Imperial Regulamento do Asylo dos Diplomatas da Corte - Coleção de Leis do Império do Brasil (1884)

 Imperial Regulamento do Asylo dos Diplomatas da Corte

 

Paulo Roberto de Almeida

 

Nota Liminar: No curso de minhas atentas pesquisas sobre a história pregressa desse nosso país sui-generis, tenho encontrado vários textos interessantes, muitos outros simplesmente curiosos e alguns francamente hilariantes, que em todo caso me fizeram refletir um pouco sobre a verdadeira natureza do processo histórico. 

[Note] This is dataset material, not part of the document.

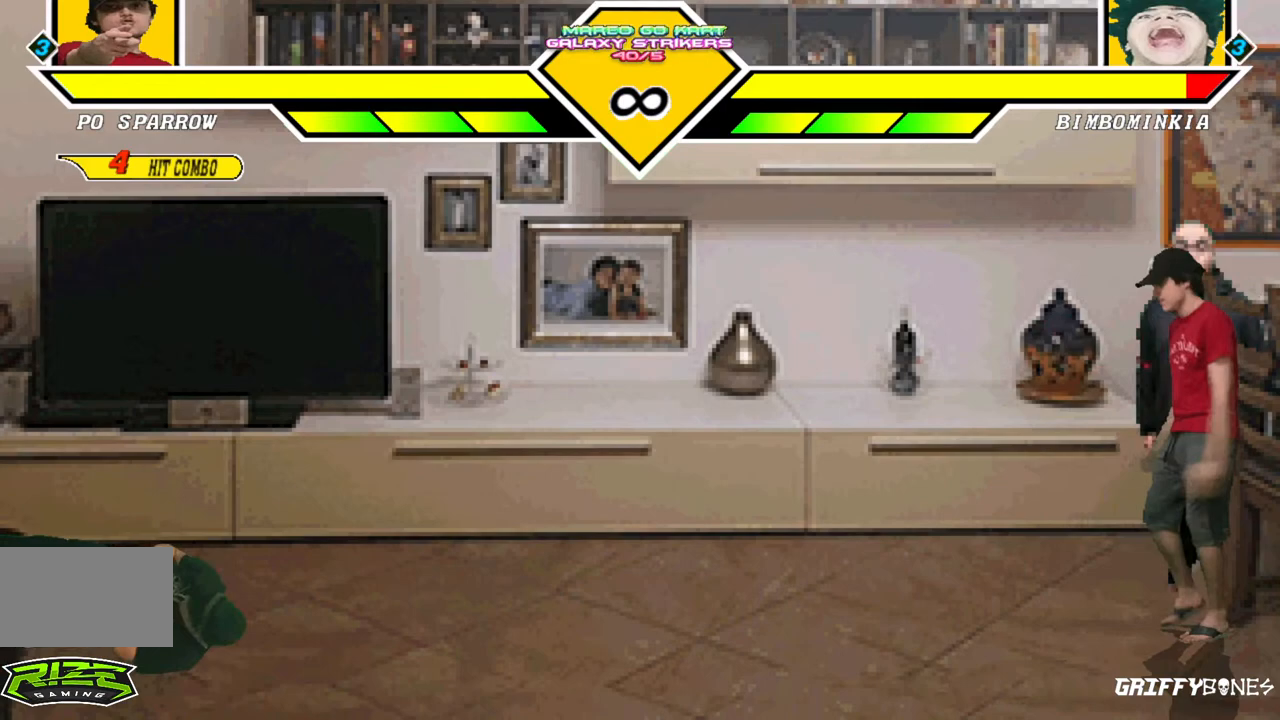
{"dt_ms": 500, "buttons": [], "events": [[267, "DPAD_RIGHT", "up"]]}
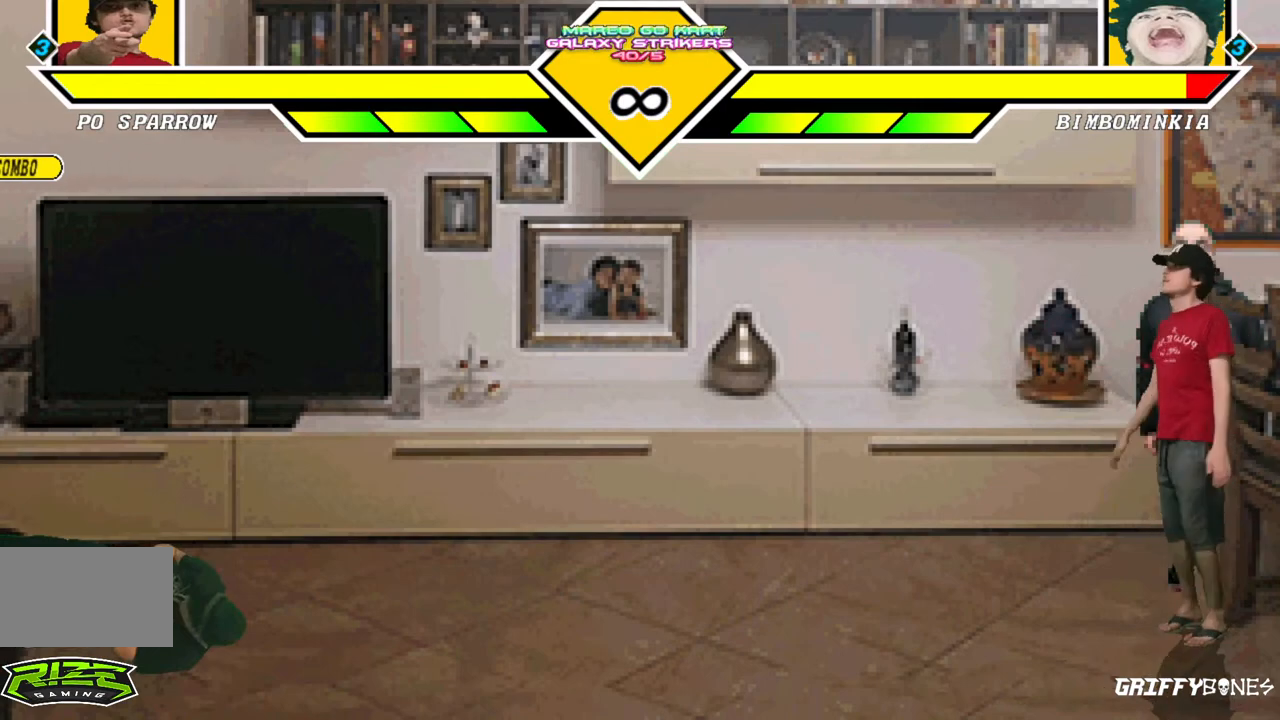
{"dt_ms": 500, "buttons": ["DPAD_DOWN"], "events": [[433, "DPAD_DOWN", "down"]]}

No confronto de alguns deles, fui levado inclusive a estabelecer perigosas ilações, ou melhor, arriscadas aproximações com situações presentes ou passadas que afetam alguns de nós, diplomatas submetidos às agruras do salário em Brasília. Quem, em santa consciência, não aspirou, em determinado momento de sua carreira, por alguma caixa de socorro mútuo, um pecúlio geral, uma irmandade dos desvalidos, com algum lugar, enfim, onde refugiar-se das dificuldades correntes?

Pois bem, saibam meus distintos colegas, que nos tempos saudosos da monarquia, algumas categorias profissionais dispunham, senão de uma existência digna, pelo menos de alguma ajuda em caso de necessidade, como por exemplo, a profissão tão disseminada de mendigo. O mendigo era, guardadas as devidas proporções, um diplomata da sarjeta. Bem, com isso não quero dizer que o diplomata seja necessariamente um mendigo da Corte. Cada um que tire sua conclusão.

À diferença de hoje em dia, qualquer má surpresa da vida e o faustoso mendigo imperial podia recorrer aos bons serviços do “Asylo de Mendicidade da Corte”, absolutamente organizado e dispondo das mais rigorosas regras de higiene, vestuário e dieta. O Regulamento abaixo, de 6 de setembro de 1884, velava pelo funcionamento desse “asylo”, podendo servir, de forma involuntária talvez, para outras iniciativas em nossa tão moderna quanto precária época. 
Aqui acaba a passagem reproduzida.